* [Bacaan yang Diberikan]
------------------------------------------------------------------------

Seorang mahasiswa berkumpul sambil membawa buku pedoman akademik mahasiswa 2017/2018 di Pelataran Khez Muttaqien, Jalan Tamansari No. 1, Kota Bandung, Rabu (28/02/2018). Beberapa mahasiswa mengutarakan pendapatnya mengenai distribusi dan pentingnya buku pedoman akademik mahasiswa 2017/2018.
“Kami menyadari bahwa penyampaian pesan pada acara ta’aruf tidaklah cukup untuk menjelaskan banyak hal konseptual dan praktikal yang perlu dipahami oleh mahasiswa baru,” begitulah penggalan kalimat pengantar rektor dalam buku pedoman akademik mahasiswa 2017/2018.
Buku pedoman akademik mahasiswa tahun ajaran 2017/2018 sudah didistribusikan ke setiap fakultas di Unisba. Produksi Terlambat, Mahasiswa Baru Belum Dapat Buku Panduan menimbukan pertanyaan seberapa penting buku pedoman akademik bagi mahasiswa baru. Wakil Rektor III Unisba, Asep Ramdan Hidayat pada Jumat (22/9/2017) merasa keterlambatan distribusi buku pedoman akademik ini tidaklah berdampak besar. Menurutnya, masalah penting atau tidak buku akademik, dikembalikan ke mahasiswa yang menanggapinya.
Berbagai tanggapan mahasiswa mengemuka mengenai buku pedoman akademik. Pada akhir Februari 2018 ini, kami menghimpun beberapa tanggapan mahasiswa baru.
Mahasiswa Fakultas Ilmu Komunikasi, Nur Adi Prasetyo mengatakan, buku pedoman akademik sangatlah penting demi memperoleh informasi dan pengetahuan kampus seperti administrasi kuliah. Di samping itu ia menyayangkan terhadap distribusi keberadaan buku pedoman akademik. “Saya sudah dapat bukunya, tapi informasi tentang buku ini enggak meluas. Jadi cuman beberapa mahasiswa aja yang tahu, termasuk saya juga tahu dari temen,” jelasnya.

------------------------------------------------------------------------

* [Yang Diharapkan] Lanjutkan bacaan tentang tanggapan mahasiswa terhadap buku pedoman akademik Unisba, dimulai setelah kalimat terakhirnya.

------------------------------------------------------------------------

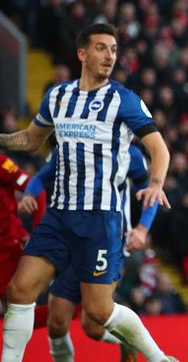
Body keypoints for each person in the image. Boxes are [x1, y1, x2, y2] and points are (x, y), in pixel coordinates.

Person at [0, 23, 175, 362]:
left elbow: (160, 149)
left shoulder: (123, 100)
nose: (109, 55)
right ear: (82, 53)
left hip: (99, 220)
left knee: (98, 313)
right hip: (58, 215)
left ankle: (159, 358)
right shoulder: (59, 96)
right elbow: (31, 140)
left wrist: (155, 184)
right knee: (19, 291)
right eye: (101, 48)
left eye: (113, 49)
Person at [19, 144, 157, 362]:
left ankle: (136, 345)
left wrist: (142, 228)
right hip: (71, 244)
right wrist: (29, 195)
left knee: (93, 324)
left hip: (108, 241)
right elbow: (42, 176)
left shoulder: (129, 153)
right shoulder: (67, 144)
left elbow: (150, 190)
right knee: (56, 322)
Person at [0, 153, 47, 328]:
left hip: (7, 248)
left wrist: (38, 237)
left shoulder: (2, 164)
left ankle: (72, 309)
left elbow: (37, 190)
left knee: (17, 313)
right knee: (17, 317)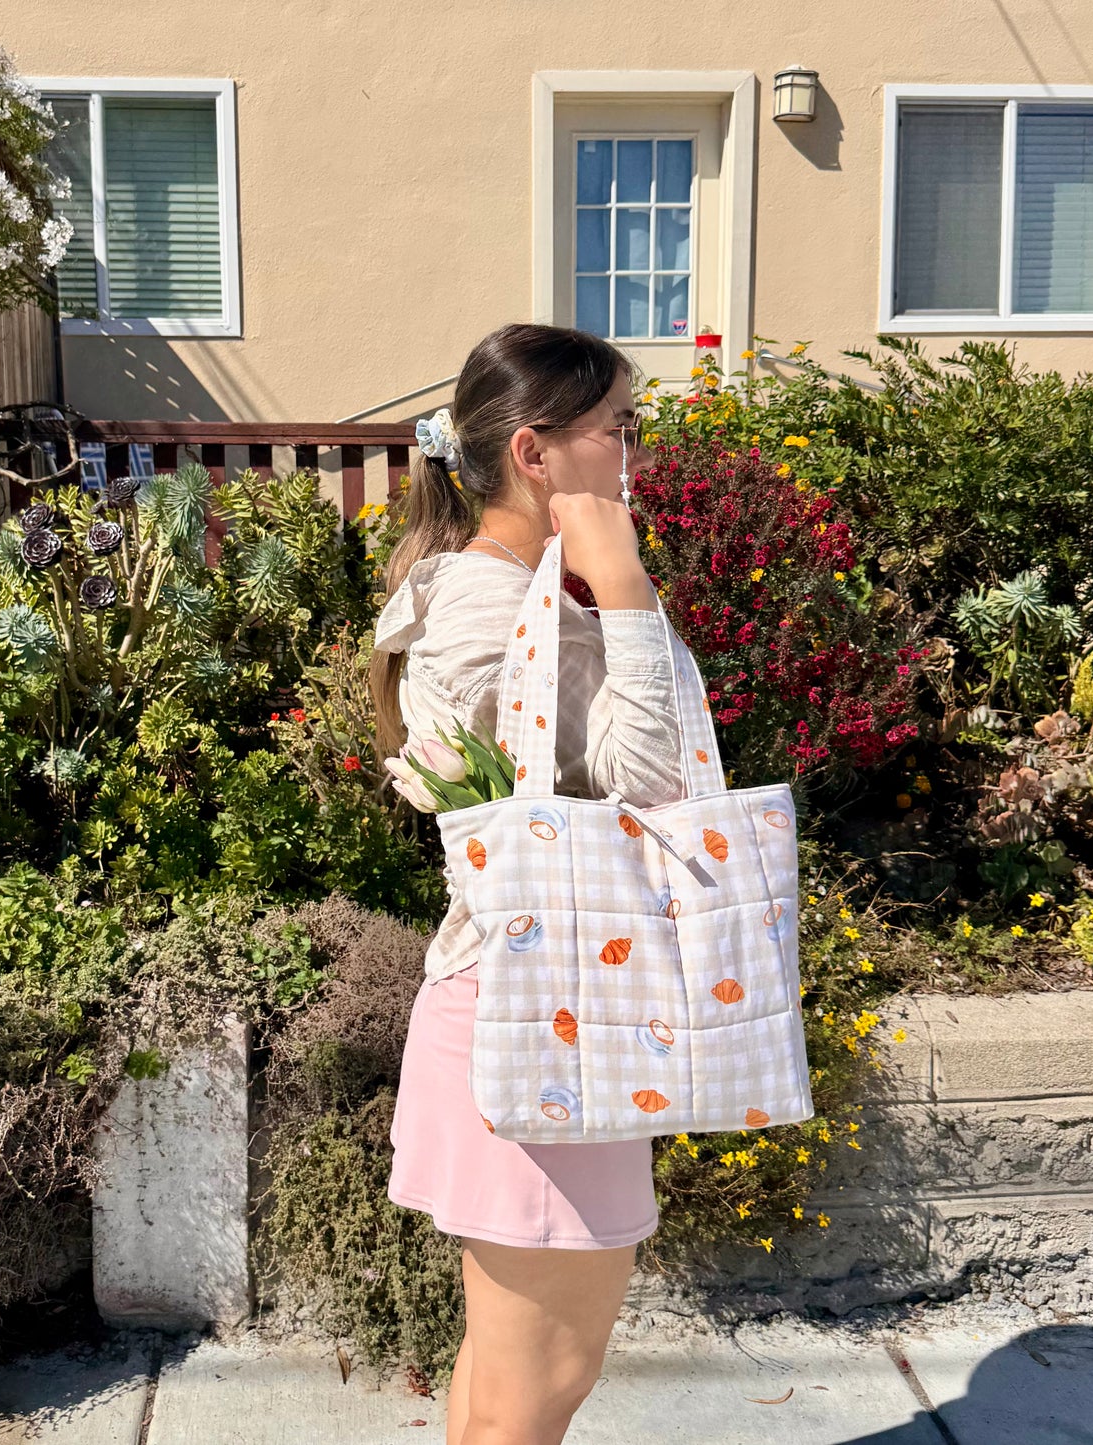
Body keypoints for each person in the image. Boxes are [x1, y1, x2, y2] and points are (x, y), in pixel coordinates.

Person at [369, 322, 691, 1445]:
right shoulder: (490, 601)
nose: (634, 449)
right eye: (617, 426)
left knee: (510, 1375)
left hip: (549, 1008)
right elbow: (645, 781)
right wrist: (624, 578)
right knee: (535, 1382)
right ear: (533, 451)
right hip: (541, 1015)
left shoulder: (507, 583)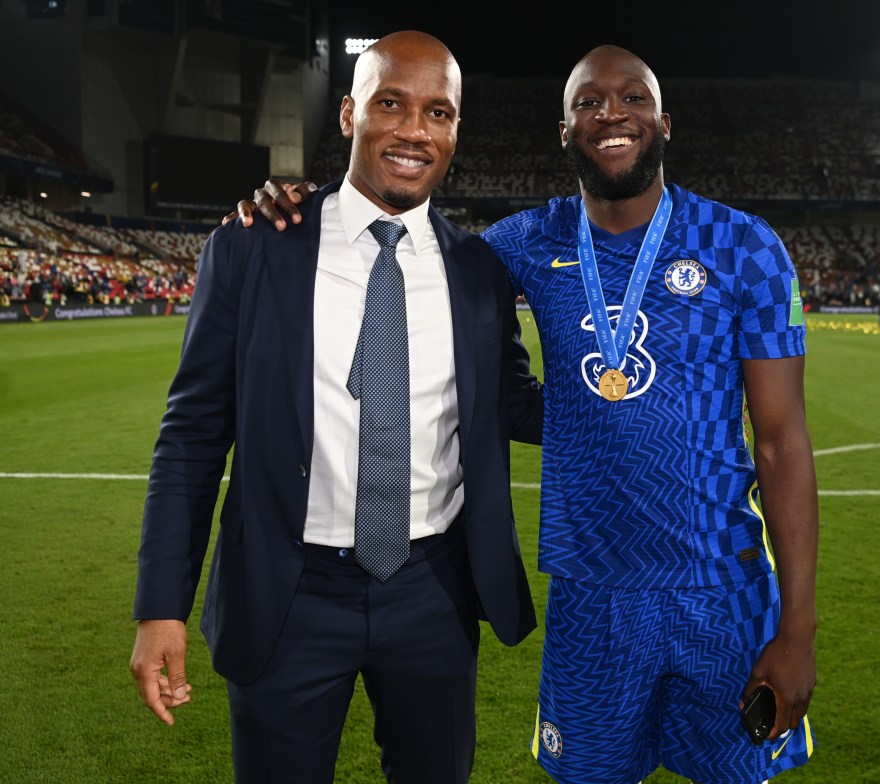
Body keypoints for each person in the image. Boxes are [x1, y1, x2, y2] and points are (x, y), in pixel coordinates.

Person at [237, 44, 819, 784]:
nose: (611, 113)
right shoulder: (522, 243)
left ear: (664, 123)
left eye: (633, 99)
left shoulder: (745, 247)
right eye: (589, 103)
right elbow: (404, 254)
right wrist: (291, 202)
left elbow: (781, 442)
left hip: (723, 590)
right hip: (590, 593)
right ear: (565, 131)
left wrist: (797, 626)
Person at [130, 30, 543, 784]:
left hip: (434, 590)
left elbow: (517, 404)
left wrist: (650, 392)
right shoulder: (257, 243)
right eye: (393, 104)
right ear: (350, 114)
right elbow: (191, 433)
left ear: (455, 131)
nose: (415, 129)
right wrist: (161, 606)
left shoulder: (478, 272)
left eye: (438, 113)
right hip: (286, 594)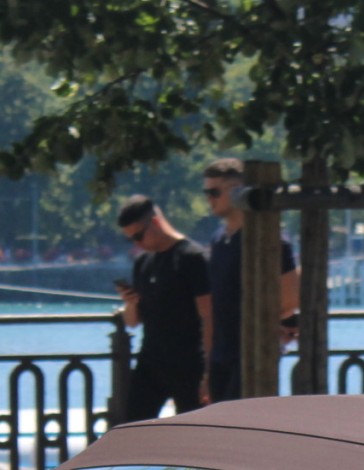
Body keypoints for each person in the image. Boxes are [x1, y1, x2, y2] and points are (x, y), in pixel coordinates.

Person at [200, 157, 298, 403]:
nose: (208, 199)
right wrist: (208, 368)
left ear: (236, 192)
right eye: (206, 192)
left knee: (242, 431)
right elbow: (215, 305)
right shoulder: (217, 240)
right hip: (222, 354)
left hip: (254, 354)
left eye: (214, 192)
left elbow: (290, 299)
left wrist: (268, 330)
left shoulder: (271, 240)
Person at [114, 194, 210, 420]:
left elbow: (209, 317)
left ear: (155, 222)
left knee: (192, 433)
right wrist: (131, 303)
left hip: (188, 365)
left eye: (138, 236)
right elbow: (132, 322)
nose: (136, 244)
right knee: (131, 429)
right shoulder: (143, 263)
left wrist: (208, 373)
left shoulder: (192, 258)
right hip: (151, 363)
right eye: (130, 240)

------------------------------------------------------------------------

* [Hasil Tugas]
Hal ini pun senada dengan Shafira Damayanti yang beranggapan buku pedoman cukup membantu memberikan informasi seperti sistem nilai. Namun, ia menemukan masih ada kesalahan dalam penulisan seperti typo bahkan ditemukan informasi yang tertukar. Hal ini berpengaruh pada minat baca mahasiswa terhadap buku tersebut. “Buku pedoman pun tidak dikemas baik untuk dibaca. Kan, kalo anak-anak sekarang tuh minat bacanya kurang. Jadi, kalo dikasih buku gitu malah jadi sampah,” kata Mahasiswi Fakultas Ilmu Ekonomi.
Berbeda dengan Zaqia Ulfah, mahasiswa Fakultas Psikologi tersebut menyatakan buku pedoman universitas tidak terlalu dilirik oleh mahasiswa. Ia menuturkan, pihak Fakultas Psikologi memberikan buku pedoman tambahan fakultas dan menekankan mahasiswanya untuk membaca buku pedoman itu. “Kita dibagiin dua buku pedoman langsung. Tetapi, pihak fakultas lebih menekankan ke pedoman fakultas. Bahkan, buku itu tetep harus ada sampai sidang kelulusan nanti katanya,” ungkapnya.
Adapun kondisi lain dihadapi oleh Daffa Naufaldi yang belum mendapatkan buku panduan akademik. Ia mengaku tidak mendapat informasi tentang buku pedoman akademik mahasiswa. Bahkan, berkaca pada temannya pun tidak mengetahui keberadaan buku tersebut. “Kita dapet sosialisasi buku pedoman dari fakultas syariah saat perwalian. Saya rasa dengan buku pedoman ini (baca: fakultas) bisa mewakili dan memberikan informasi lebih rinci seputar perkuliahan,” ujar mahasiswa Fakultas Syariah.
Kondisi serupa pun dialami oleh Prasetio Budi Raharjo, Mahasiswa Fakultas Teknik Industri ini malah mengharapkan buku itu ada ditangannya. Prasetio merasa buku itu (baca: pedoman) dapat membantu memberikan informasi tentang kampus yang ia sambangi. Buku pedoman fakultas yang ia dapat hanya mewakili sistem perkuliahan. “Sedangkan mahasiswa baru juga butuh pengetahuan tentang universitasnya.”
“Buku pedoman itu harus tetap ada. Cukup penting sih saya rasa karena itu pedoman awal perkuliahan di kampus baru. Namanya maba, kita gak perlu tanya orang lain tapi bisa langsung baca di buku itu,” tambah Prasetio di akhir pembicaraan. (Abyan/Job)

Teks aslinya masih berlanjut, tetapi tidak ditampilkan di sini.